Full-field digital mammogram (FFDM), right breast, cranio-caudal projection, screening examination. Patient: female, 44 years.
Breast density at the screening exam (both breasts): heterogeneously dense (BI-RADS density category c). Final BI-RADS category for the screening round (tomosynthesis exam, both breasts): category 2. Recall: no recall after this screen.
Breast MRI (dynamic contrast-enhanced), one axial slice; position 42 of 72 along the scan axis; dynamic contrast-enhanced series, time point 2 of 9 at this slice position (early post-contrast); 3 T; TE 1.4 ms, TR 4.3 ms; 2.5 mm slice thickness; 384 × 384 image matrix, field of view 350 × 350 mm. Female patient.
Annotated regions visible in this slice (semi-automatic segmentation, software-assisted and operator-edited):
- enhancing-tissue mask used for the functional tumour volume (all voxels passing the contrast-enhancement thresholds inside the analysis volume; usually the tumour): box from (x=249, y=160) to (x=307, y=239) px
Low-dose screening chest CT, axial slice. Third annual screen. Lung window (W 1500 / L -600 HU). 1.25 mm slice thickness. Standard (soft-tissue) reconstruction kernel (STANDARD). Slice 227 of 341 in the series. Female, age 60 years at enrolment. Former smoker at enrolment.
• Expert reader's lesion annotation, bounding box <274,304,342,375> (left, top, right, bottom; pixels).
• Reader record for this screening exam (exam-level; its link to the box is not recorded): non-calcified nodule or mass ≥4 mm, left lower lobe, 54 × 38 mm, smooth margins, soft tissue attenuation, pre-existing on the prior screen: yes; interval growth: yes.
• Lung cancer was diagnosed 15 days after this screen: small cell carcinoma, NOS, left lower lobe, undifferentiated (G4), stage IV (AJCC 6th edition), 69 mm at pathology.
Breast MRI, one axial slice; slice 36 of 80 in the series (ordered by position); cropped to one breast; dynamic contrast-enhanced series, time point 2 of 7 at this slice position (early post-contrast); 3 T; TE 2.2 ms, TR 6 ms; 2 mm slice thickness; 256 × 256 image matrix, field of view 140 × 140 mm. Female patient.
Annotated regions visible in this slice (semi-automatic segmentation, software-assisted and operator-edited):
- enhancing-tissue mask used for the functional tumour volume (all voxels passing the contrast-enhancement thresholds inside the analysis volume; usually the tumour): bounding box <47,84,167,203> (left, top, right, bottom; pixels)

* * * * *

• WORK TO BE COMPLETED: Check each line above for "voxels" and state how many match, answering with only the number.

• ANSWER: 2